- _YOUR ASSIGNMENT_:
Retype the passage of the article below on leaving an online teaching job, starting with "First, it is" and going on through "your work habits.".

- _DOCUMENT EXTRACT_:
A lot of time and effort is spent on obtaining an online teaching job. In an increasingly competitive job market, we are often reticent to leave an online teaching job that we don’t like due to fear of being unable to replace the income. We also all have bad days where we wonder if it’s time to leave teaching altogether.

This article will discuss three foundational premises of careers in higher education and then explore the introspection that should occur not only when you’re beginning to have doubts about staying, but also whenever you receive a new teaching contract.

First, it is important to note that the world of higher education is much smaller than you might think it is. If you’ve taught somewhere, deans, department chairs, and hiring managers often will know someone who knows you; if not, they will know someone who knows someone who knows you. If you stay too long at an institution in a job where you are unhappy, your performance and attitude may decline – and these people will let others know. Remember, future employers aren’t limited to just speaking to the colleagues that view you favorably who you put on your reference list – the fine print in your contingent offer allows them to make inquiry of others who know you and your work habits.

- _STUDY MATERIAL_:
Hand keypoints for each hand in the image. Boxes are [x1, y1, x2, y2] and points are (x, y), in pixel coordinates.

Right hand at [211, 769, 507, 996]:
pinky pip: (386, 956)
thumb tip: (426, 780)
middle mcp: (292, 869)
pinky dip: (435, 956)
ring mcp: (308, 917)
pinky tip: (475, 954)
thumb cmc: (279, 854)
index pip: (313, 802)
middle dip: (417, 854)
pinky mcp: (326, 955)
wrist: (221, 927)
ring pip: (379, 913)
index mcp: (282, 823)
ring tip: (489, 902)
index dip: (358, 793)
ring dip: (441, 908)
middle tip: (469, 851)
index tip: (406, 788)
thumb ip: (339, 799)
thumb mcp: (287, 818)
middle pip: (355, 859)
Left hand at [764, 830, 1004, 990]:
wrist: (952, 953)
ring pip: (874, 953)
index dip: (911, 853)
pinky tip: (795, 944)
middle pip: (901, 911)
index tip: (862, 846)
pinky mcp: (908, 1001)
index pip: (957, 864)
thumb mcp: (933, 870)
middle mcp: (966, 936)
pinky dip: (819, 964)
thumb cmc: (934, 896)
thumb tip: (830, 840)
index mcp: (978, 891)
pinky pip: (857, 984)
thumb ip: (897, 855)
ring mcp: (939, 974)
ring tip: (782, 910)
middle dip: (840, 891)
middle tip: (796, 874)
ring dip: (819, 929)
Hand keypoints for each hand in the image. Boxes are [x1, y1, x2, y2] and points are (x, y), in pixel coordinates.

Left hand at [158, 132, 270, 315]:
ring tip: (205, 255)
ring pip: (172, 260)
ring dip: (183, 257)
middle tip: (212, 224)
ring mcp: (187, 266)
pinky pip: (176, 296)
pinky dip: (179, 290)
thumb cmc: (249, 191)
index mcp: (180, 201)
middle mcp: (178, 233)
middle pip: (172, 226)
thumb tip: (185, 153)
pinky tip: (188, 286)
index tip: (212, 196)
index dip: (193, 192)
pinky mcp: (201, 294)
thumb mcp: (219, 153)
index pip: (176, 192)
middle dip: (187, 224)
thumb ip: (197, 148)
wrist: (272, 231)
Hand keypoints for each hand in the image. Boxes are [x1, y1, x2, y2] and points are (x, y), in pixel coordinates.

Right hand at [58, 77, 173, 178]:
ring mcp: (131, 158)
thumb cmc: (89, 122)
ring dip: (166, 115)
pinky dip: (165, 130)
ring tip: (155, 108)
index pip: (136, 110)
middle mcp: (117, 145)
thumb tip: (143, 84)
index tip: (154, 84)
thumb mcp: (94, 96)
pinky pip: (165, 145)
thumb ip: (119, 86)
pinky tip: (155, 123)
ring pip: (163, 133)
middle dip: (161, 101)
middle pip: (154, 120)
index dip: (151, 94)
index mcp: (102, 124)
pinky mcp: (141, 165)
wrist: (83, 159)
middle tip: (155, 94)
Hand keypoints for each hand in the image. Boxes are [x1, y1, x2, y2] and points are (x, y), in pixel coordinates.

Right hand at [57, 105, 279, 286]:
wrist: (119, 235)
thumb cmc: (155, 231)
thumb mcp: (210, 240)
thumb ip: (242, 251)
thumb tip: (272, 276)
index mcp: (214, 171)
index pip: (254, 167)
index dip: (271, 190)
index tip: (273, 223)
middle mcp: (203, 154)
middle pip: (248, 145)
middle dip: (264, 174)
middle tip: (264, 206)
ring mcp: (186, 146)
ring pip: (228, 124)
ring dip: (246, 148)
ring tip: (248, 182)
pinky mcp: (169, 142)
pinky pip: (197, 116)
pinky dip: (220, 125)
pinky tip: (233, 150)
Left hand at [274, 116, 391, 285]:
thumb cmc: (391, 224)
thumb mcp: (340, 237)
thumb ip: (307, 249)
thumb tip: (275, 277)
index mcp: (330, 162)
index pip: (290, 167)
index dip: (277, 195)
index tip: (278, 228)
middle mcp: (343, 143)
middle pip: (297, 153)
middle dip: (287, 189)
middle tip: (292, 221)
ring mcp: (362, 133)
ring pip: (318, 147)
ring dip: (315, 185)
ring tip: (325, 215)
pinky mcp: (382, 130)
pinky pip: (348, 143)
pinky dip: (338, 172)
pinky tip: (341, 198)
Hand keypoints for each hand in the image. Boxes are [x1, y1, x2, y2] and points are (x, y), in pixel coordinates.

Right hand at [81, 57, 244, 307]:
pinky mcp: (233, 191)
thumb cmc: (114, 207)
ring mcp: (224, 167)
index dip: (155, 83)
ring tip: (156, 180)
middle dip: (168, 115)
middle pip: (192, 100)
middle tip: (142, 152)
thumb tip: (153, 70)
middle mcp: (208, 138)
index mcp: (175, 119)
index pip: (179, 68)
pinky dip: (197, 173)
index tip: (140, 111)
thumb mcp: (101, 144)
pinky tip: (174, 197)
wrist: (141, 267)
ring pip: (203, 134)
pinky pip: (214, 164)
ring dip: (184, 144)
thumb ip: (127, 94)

- _SOLUTION TO THIS EXERCISE_:
First, it is important to note that the world of higher education is much smaller than you might think it is. If you’ve taught somewhere, deans, department chairs, and hiring managers often will know someone who knows you; if not, they will know someone who knows someone who knows you. If you stay too long at an institution in a job where you are unhappy, your performance and attitude may decline – and these people will let others know. Remember, future employers aren’t limited to just speaking to the colleagues that view you favorably who you put on your reference list – the fine print in your contingent offer allows them to make inquiry of others who know you and your work habits.